Angesichts dieses Starts in die zweite Runde des Wahlkampfs vermuten viele Beobachter in Tschechien, dass die Schlammschlacht eröffnet ist. Sie erinnern daran, dass dies auch bei den ersten beiden direkten Präsidentschaftswahlen so lief, als Miloš Zeman seinen Gegner in der Stichwahl jeweils mit allen Mittel anging und später dann gewann. Alžběta Králová vom Institut für politisches Marketing in Prag:

Zeitung Právo vom Montag  (16.1.2023) | Foto: Právo

„Meiner Meinung nach werden die Kandidaten nach einer Schwarz-und-Weiß-Strategie vorgehen, Gut gegen Böse. Das haben wir ja schon erlebt, und dieses Narrativ funktioniert. Ein positiv geführter Wahlkampf gewinnt in der Regel keine Abstimmung, so wie wir das in der ersten und zweiten direkten Präsidentschaftswahl bereits beobachten konnten.
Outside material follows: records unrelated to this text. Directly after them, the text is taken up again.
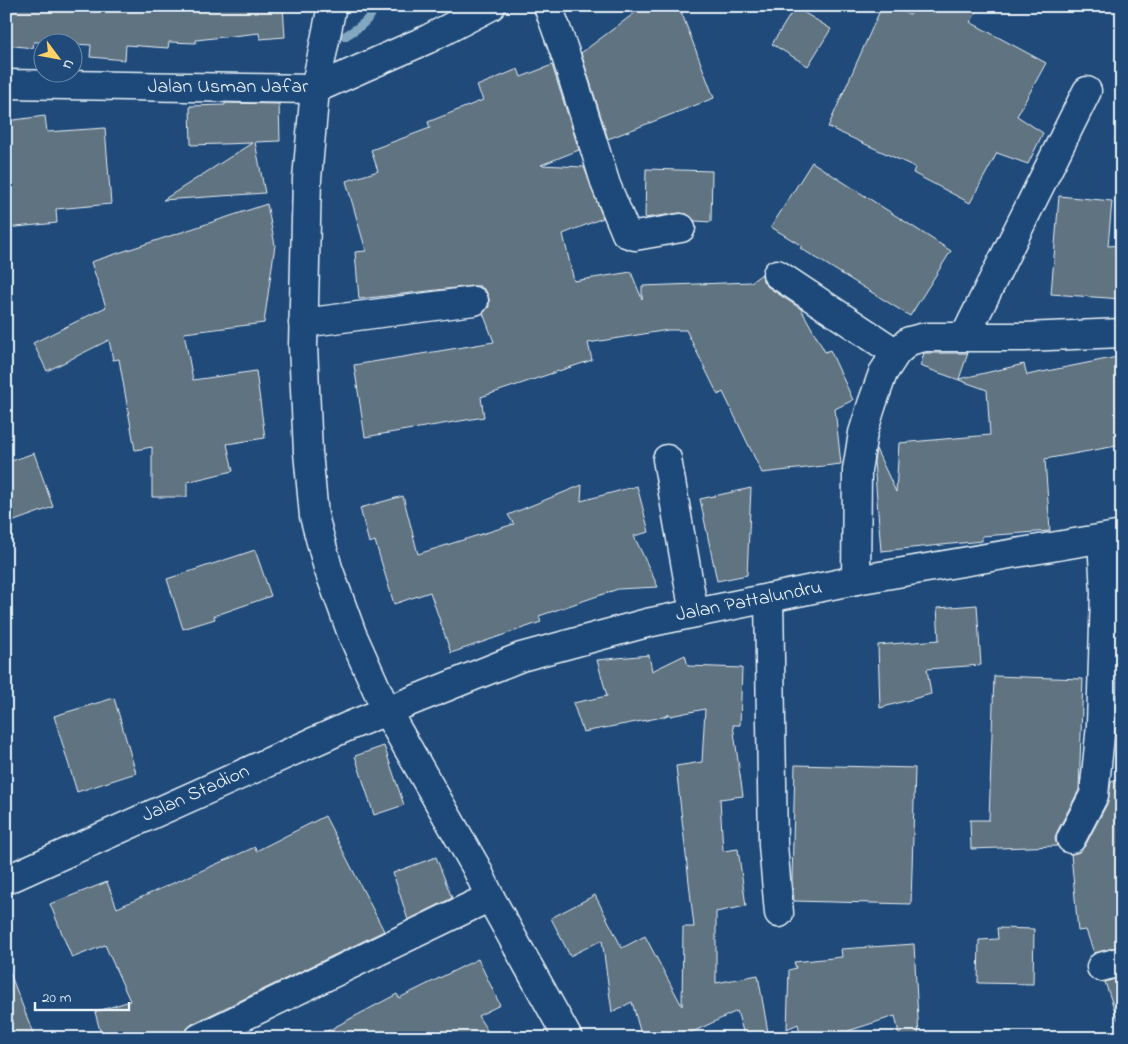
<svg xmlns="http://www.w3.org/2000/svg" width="1128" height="1044" font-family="'Indie Flower',sans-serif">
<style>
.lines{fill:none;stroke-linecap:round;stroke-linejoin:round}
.stream{stroke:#82a7c0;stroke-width:9}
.building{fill:#607381;stroke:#e8f1f8}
.street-casing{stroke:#e8f1f8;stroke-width:31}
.secondary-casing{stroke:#e8f1f8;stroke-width:31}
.street{stroke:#1f4a7a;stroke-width:28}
.secondary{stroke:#1f4a7a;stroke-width:28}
.labels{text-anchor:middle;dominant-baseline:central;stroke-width:4;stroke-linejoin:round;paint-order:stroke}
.street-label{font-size:20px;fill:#e8f1f8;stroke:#1f4a7a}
</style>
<rect width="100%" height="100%" fill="#1f4a7a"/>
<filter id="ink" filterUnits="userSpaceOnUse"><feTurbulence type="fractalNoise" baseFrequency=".02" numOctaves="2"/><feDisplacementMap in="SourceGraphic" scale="10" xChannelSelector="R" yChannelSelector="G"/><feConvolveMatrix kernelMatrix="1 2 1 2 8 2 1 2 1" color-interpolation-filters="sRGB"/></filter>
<g filter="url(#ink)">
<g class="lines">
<path class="stream" d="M 345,36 C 357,29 371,20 375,6"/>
</g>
<g class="building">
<path d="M 6,6 L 283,6 L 285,37 L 260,39 L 259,33 L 196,40 L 196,43 L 169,42 L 168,48 L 126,45 L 125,60 L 90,57 L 91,45 L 72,44 L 72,42 L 34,42 L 33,48 L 6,45 Z"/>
<path d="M 644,6 L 679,6 L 714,98 L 608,139 L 581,53 Z"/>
<path d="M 882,6 L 891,6 L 910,15 L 916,6 L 981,6 L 970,22 L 1046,63 L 1017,116 L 1043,133 L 1028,164 L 997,153 L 970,203 L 913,173 L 915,167 L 828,127 Z"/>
<path d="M 795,7 L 831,29 L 808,66 L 772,44 Z"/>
<path d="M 552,65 L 579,150 L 541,165 L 584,167 L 603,218 L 563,234 L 574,281 L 631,272 L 642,299 L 642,286 L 751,282 L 762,274 L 763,281 L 768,287 L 801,309 L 825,352 L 830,350 L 853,400 L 835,409 L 841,464 L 762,473 L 723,392 L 718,395 L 686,330 L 668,330 L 588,343 L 592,360 L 481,397 L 484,417 L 365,437 L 354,365 L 494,342 L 483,313 L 489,307 L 489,299 L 486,291 L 480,286 L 472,286 L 359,299 L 355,252 L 366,251 L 346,181 L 378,171 L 371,150 L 430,128 L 428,122 L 483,100 L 477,86 L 518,69 L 521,77 Z"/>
<path d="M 225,103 L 279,104 L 280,141 L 255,142 L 265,193 L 163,200 L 252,143 L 191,145 L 190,106 L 225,105 Z"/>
<path d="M 45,116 L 47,132 L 105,128 L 111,204 L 56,209 L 57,223 L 6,228 L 6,121 Z"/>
<path d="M 812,162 L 951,251 L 910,316 L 800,248 L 802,246 L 771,227 Z"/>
<path d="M 646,169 L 712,171 L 711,222 L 695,221 L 687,214 L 679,213 L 645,218 Z"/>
<path d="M 1059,196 L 1112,201 L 1108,246 L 1122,245 L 1122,299 L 1051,294 Z"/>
<path d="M 267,204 L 275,245 L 264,323 L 184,333 L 193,380 L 256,371 L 265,438 L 227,444 L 233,471 L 187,482 L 187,497 L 152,497 L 152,447 L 135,450 L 119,359 L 113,360 L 109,340 L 47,371 L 33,343 L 106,307 L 91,262 Z"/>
<path d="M 924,353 L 968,353 L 959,379 L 1024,364 L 1027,375 L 1122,356 L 1122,445 L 1045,459 L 1050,531 L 982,536 L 982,541 L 881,551 L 874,461 L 876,449 L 896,492 L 899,443 L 990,435 L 987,390 L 920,366 Z"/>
<path d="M 34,453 L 53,507 L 6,524 L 6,463 Z"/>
<path d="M 582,485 L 581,501 L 637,486 L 649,532 L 634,536 L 658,587 L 618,589 L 539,616 L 541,622 L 451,653 L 430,592 L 394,604 L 375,541 L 369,543 L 360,508 L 403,496 L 418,554 L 514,524 L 508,515 Z"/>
<path d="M 751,488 L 747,575 L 717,581 L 700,499 Z"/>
<path d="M 255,550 L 271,596 L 214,616 L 215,619 L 183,629 L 167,579 Z"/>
<path d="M 977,605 L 981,665 L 927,669 L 931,694 L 880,708 L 878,645 L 939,640 L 937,608 Z"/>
<path d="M 649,655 L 652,671 L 685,655 L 688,666 L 742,668 L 740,725 L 733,725 L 743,796 L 720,799 L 723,851 L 738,849 L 746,906 L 716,912 L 716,983 L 758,975 L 769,1038 L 745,1038 L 737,1011 L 680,1038 L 642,1038 L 632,1002 L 612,1012 L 602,940 L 570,956 L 551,918 L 595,895 L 622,948 L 645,936 L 682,1006 L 683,927 L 694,927 L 676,766 L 702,762 L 705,709 L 670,716 L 670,714 L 663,717 L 583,732 L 573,703 L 607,696 L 597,660 Z"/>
<path d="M 994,676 L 1083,679 L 1079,790 L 1057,832 L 1055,839 L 1057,846 L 971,849 L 970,820 L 989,820 Z"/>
<path d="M 114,698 L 136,773 L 77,792 L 54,716 Z"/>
<path d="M 384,746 L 404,805 L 374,815 L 355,756 Z"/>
<path d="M 795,765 L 915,768 L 911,904 L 794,901 L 792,880 Z"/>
<path d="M 1122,778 L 1122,946 L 1094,953 L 1086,930 L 1078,931 L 1071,854 L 1079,852 L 1085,846 L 1108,802 L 1111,782 Z"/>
<path d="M 325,816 L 384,931 L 192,1024 L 186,1030 L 184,1038 L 102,1038 L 95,1012 L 130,1001 L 105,945 L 72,958 L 50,904 L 107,882 L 117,908 L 255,847 L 256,851 Z"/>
<path d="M 436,857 L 452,898 L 408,920 L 393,873 Z"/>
<path d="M 997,928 L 1034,929 L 1033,984 L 978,983 L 979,940 L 998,939 Z"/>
<path d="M 914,944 L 919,1038 L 900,1038 L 895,1016 L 848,1031 L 849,1038 L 801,1038 L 798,1024 L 787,1029 L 789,970 L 796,968 L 794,962 L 842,957 L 841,949 Z"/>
<path d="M 478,959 L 500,1005 L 478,1016 L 492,1038 L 314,1038 L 397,994 L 399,998 Z"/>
<path d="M 6,968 L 8,968 L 35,1038 L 6,1038 Z"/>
<path d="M 1122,977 L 1122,1020 L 1118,1020 L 1105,982 Z"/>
</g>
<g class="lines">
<g class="street-casing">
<g id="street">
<path d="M 548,6 L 566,56 L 606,185 L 626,233 L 635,236 L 681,228"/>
<path d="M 6,84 L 315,89 L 428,39 L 491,6"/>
<path d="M 777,274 L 896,353"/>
<path d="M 303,323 L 474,301"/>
<path d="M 965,336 L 1087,91"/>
<path d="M 667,459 L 694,613"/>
<path d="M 856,580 L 857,470 L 863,433 L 872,404 L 883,373 L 896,353 L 909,341 L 925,337 L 1024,337 L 1122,333"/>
<path d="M 769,598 L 773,845 L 779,913"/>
<path d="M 1071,839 L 1094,795 L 1101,725 L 1105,593 L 1102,539"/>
<path d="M 6,880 L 349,726 L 521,657 L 647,623 L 769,598 L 856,580 L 1122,535"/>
<path d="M 1101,967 L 1122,961"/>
<path d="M 199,1038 L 490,897"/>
</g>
</g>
<g class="secondary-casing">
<path id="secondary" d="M 332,6 L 315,89 L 307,179 L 303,346 L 308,452 L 314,516 L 328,568 L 352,634 L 386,710 L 476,867 L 490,897 L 568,1038"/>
</g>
<use href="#street" class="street"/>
<use href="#secondary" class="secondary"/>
</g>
</g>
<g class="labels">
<g class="street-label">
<text x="228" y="87">Jalan Usman Jafar</text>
<text transform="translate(749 602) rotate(-11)">Jalan Pattalundru</text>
<text transform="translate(196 794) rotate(-24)">Jalan Stadion</text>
</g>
</g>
<rect width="1128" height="1044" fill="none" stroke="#1f4a7a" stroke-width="25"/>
<rect x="12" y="12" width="1103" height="1019" fill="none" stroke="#e8f1f8" stroke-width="2" filter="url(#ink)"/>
<g transform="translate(58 58) rotate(122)"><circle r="24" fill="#1f4a7a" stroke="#6f8dac"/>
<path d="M0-4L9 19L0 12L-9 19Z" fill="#ffd166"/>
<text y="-8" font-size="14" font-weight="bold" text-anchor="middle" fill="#e8f1f8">U</text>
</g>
<path d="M35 1002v8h94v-8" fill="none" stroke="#e8f1f8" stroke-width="2.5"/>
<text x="42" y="1002" font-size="15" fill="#e8f1f8" stroke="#1f4a7a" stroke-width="4" paint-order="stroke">20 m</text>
</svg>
Dasselbe werden wir auch jetzt sehen.“

Für Petr Pavel könnte nun wichtig werden, wie intensiv und explizit ihm die unterlegenen Kandidaten unter die Arme greifen. Vier von ihnen hatten am Samstag bereits ihre Unterstützung angekündigt. Über die konkrete Hilfe hat Pavel am Montag bereits Gespräche aufgenommen.